The Ukrainian army has sent reinforcements, particularly special forces, to contain the Russian advance, and claimed its first successes Monday, with the recapture of three villages north of the city. Drones are also playing an important role here, notably in supplying the advance units of each army. Still, this is urban combat, and therefore primarily a human battle.

Pokrovsk is located in the Donetsk region, one of the Ukrainian provinces that was annexed by Moscow shortly after the 2022 invasion, even before it had effective control over them. Vladimir Putin wants to make the would-be fait accompli he declared on paper three years ago real on the ground, without the means to achieve it.

Frontline pressure

This city is a strategic crossroads, and if it fell, Russia would be able to make new advances, undoubtedly faster than the very slow ones of recent months. Other offensives are taking place at several points along the long front line of more than 1,000 kilometers between the Russian invaders and the Ukrainian defenders.

Damaged building in Pokrovsk, Donetsk Region, UKraine.
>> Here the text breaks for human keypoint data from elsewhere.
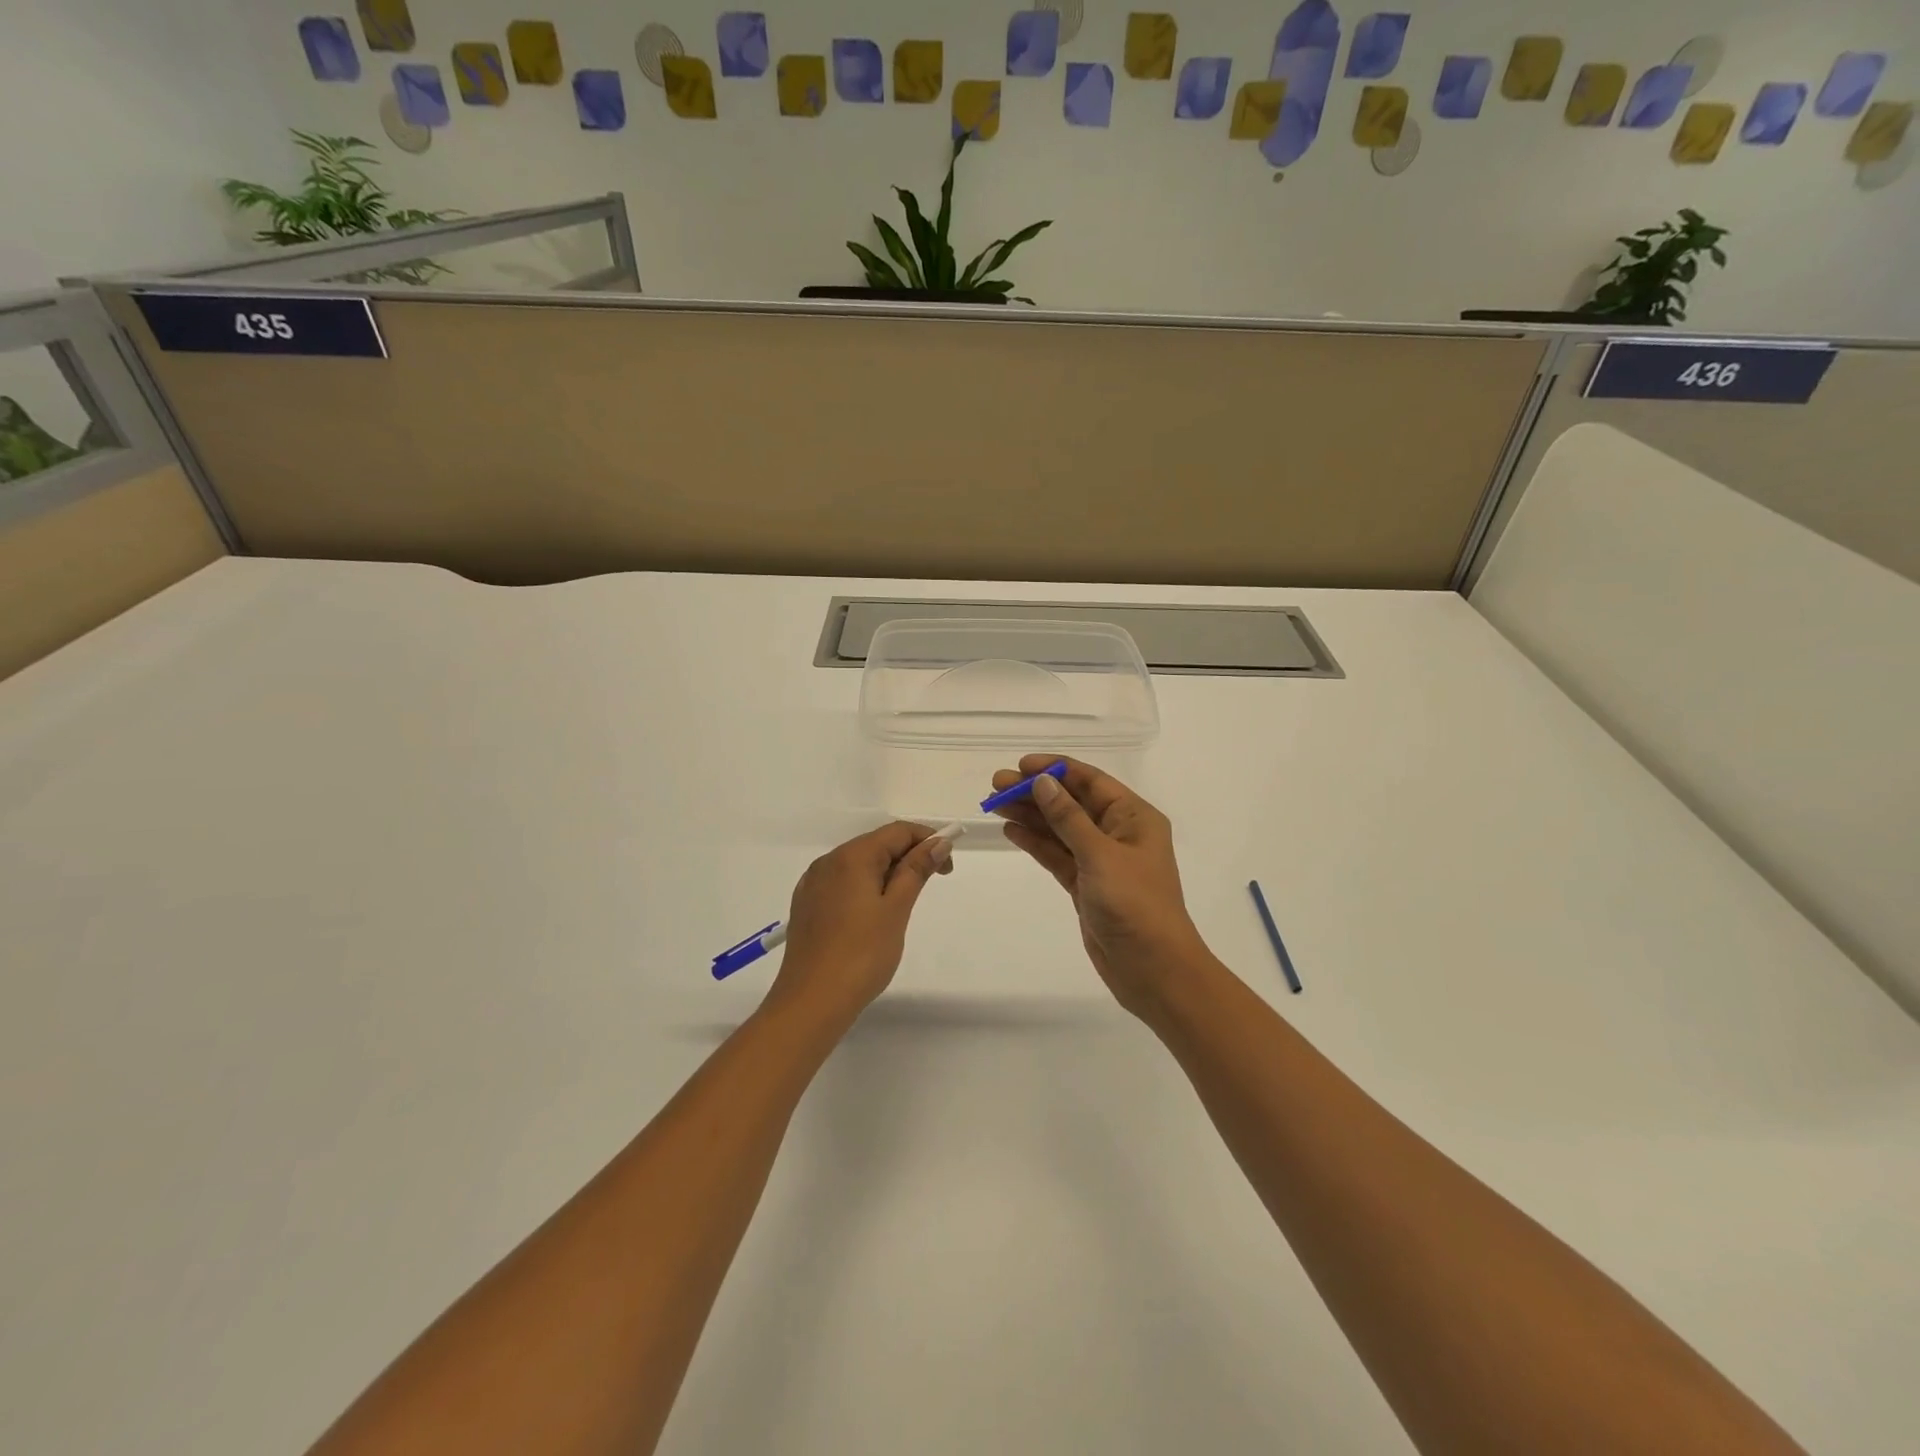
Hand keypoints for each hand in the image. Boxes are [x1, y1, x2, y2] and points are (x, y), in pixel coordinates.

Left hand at [768, 821, 953, 1022]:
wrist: (811, 1002)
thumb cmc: (862, 955)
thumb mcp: (897, 909)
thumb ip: (916, 870)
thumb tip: (938, 842)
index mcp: (852, 856)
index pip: (897, 831)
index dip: (927, 840)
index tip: (947, 867)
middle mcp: (828, 862)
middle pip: (876, 845)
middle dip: (908, 857)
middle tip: (931, 885)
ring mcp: (813, 884)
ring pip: (858, 865)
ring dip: (887, 874)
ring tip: (903, 906)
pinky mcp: (806, 906)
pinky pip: (842, 884)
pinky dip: (864, 888)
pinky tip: (872, 916)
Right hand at [989, 756, 1211, 1017]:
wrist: (1153, 969)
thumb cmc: (1134, 904)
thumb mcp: (1100, 855)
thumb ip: (1067, 818)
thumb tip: (1042, 782)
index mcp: (1134, 817)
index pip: (1090, 781)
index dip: (1055, 769)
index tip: (1020, 765)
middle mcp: (1118, 833)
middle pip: (1072, 803)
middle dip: (1036, 792)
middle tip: (996, 785)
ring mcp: (1101, 860)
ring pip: (1060, 829)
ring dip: (1031, 815)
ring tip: (995, 804)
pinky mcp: (1086, 885)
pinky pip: (1057, 855)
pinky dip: (1036, 843)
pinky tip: (1012, 831)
Image: Titov Yevhen/Abaca ZUMA Press

Above all, one of the issues at stake is control of as much territory as possible before possible negotiations on a ceasefire. Putin’s maximalist position, which scuppered plans for a meeting with Donald Trump last month, was that Ukraine should abandon the entire Donetsk region. Ukraine is prepared to negotiate on the basis of the existing front lines.

“Russia poses a lasting threat, motivated by hostile intentions.”
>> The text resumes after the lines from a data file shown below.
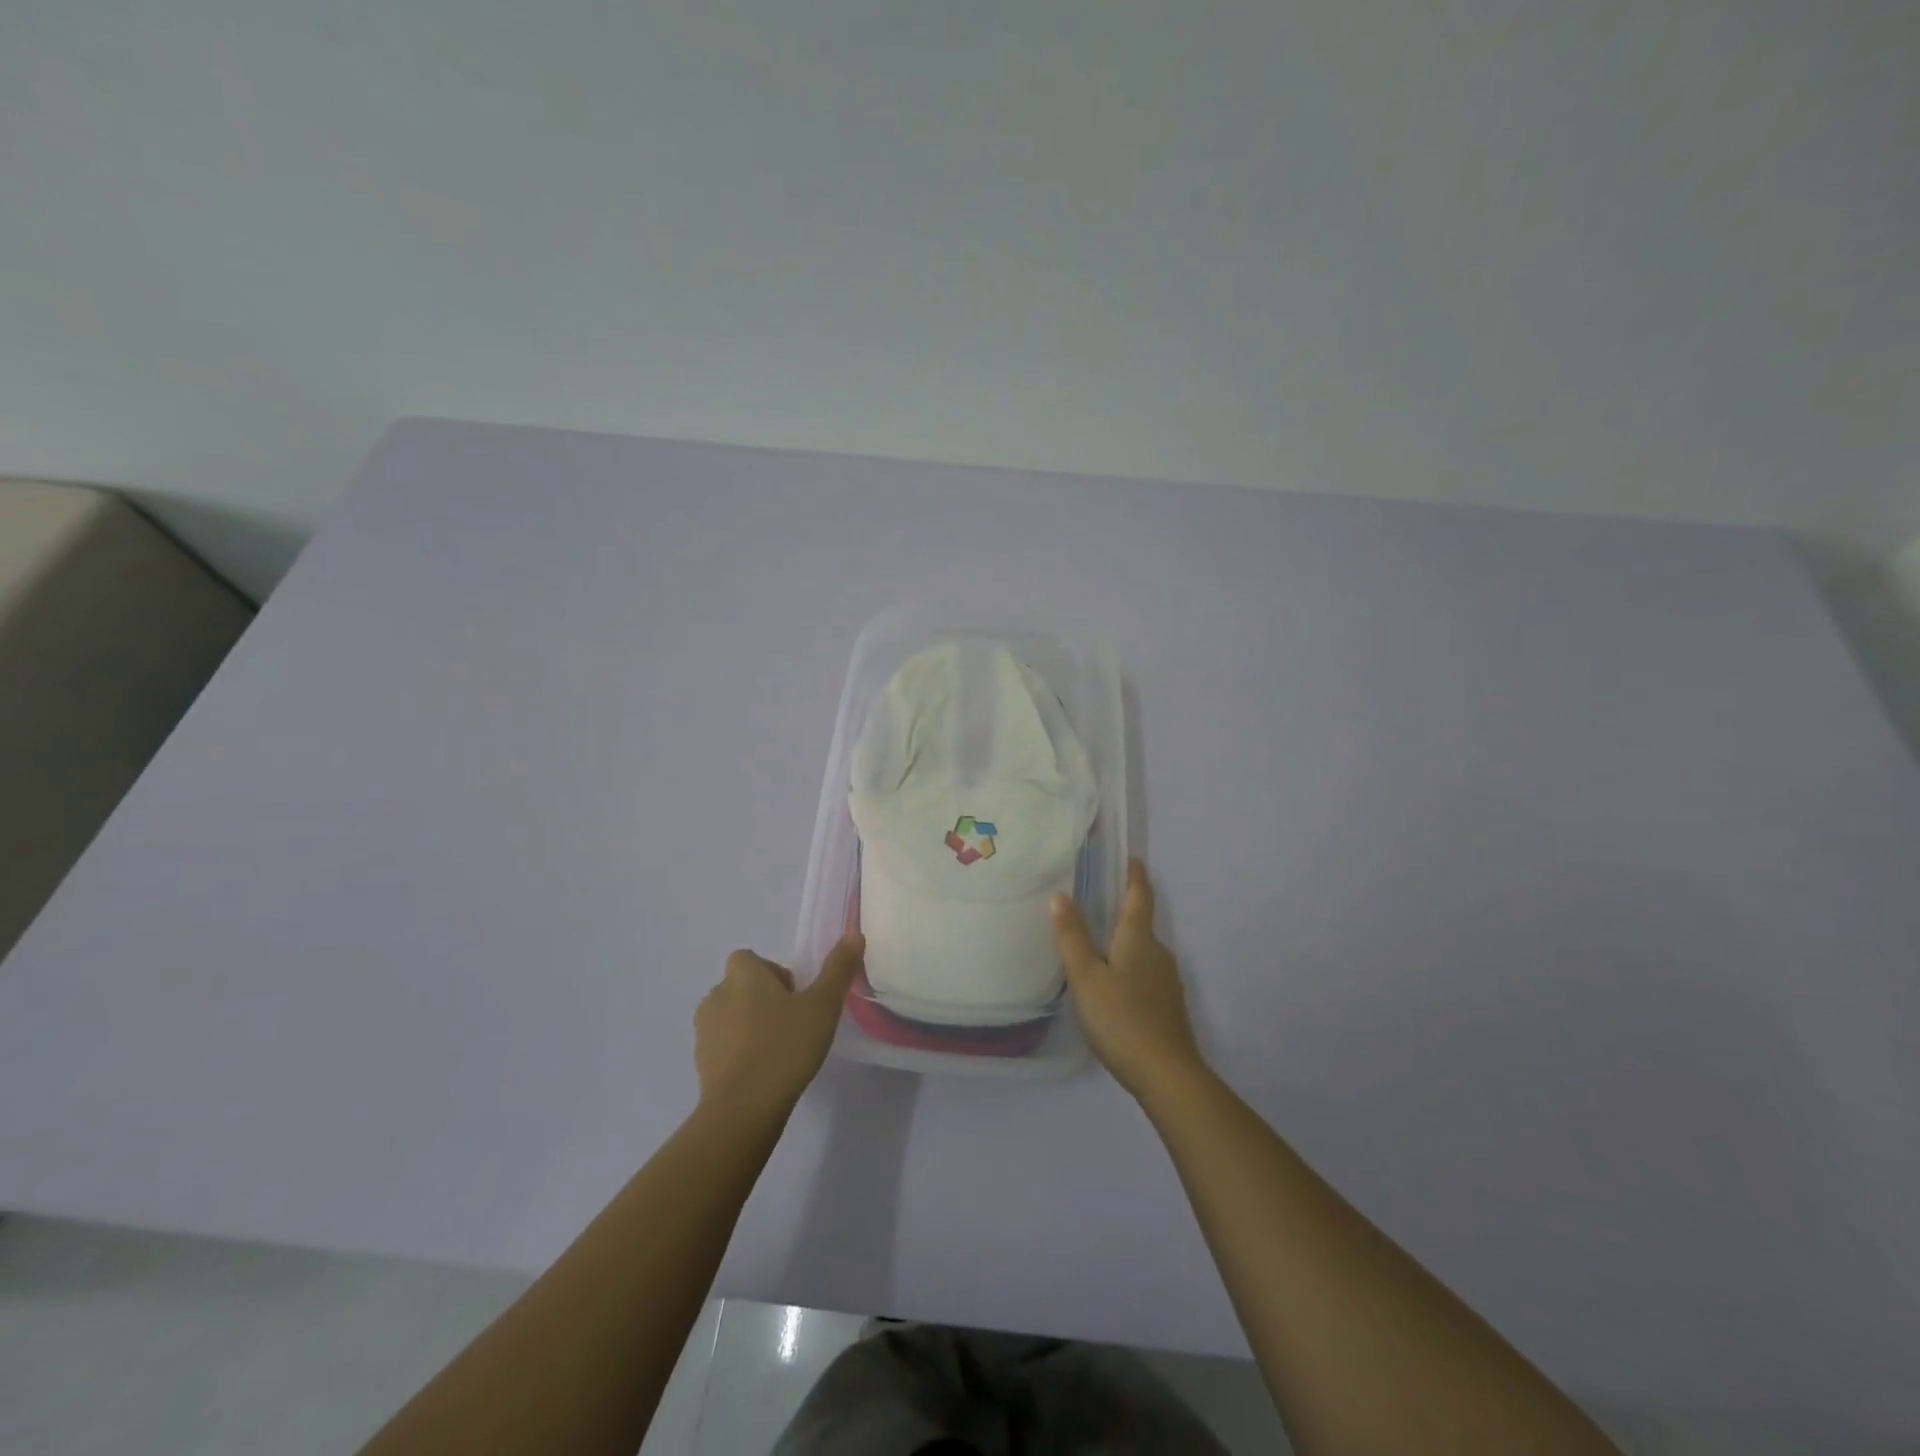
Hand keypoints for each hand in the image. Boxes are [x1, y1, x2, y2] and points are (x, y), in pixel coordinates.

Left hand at [695, 934, 864, 1115]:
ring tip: (779, 1050)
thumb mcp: (823, 1005)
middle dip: (763, 999)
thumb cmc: (785, 1046)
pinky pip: (723, 1047)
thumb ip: (838, 969)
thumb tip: (854, 935)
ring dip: (749, 1025)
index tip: (795, 996)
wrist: (743, 1109)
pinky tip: (763, 1073)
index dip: (772, 973)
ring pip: (730, 1016)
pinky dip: (739, 1052)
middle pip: (740, 987)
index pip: (749, 959)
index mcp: (742, 975)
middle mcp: (717, 995)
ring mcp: (704, 1031)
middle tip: (793, 1023)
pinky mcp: (700, 1064)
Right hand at [1052, 860, 1206, 1102]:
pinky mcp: (1168, 1006)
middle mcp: (1159, 954)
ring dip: (1125, 942)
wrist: (1167, 1075)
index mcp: (1139, 940)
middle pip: (1142, 924)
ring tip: (1099, 944)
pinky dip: (1130, 968)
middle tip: (1098, 902)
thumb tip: (1060, 895)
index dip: (1135, 876)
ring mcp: (1167, 982)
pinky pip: (1146, 974)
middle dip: (1124, 910)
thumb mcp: (1087, 977)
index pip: (1139, 897)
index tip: (1132, 859)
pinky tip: (1114, 985)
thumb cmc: (1122, 1019)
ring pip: (1144, 952)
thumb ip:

As long as Putin believes he can win this war militarily, he will not stop. However, his troops are making progress that is too slow in gaining territory for this to be decisive. Unless they manage to make a breakthrough, as in Pokrovsk.

Higher stakes

But the stakes are even higher. An important study published today by the French Institute of International Relations, in association with other European think tanks, assesses the impact of the war in Ukraine on European defense strategies. The study concludes that “Russia poses a lasting threat, motivated by hostile intentions and a fundamental dispute over the European security structure.”

Through Ukraine, writes Thomas Gomart, director of IFRI, in his introduction, “the Russian regime is imposing a confrontation on Europe that is set to last regardless of the outcome of the fighting on the ground.”

If this is the case, what is at stake in Pokrovsk is not just a twist in a distant conflict, but a test that is of concern to the security of the entire European continent.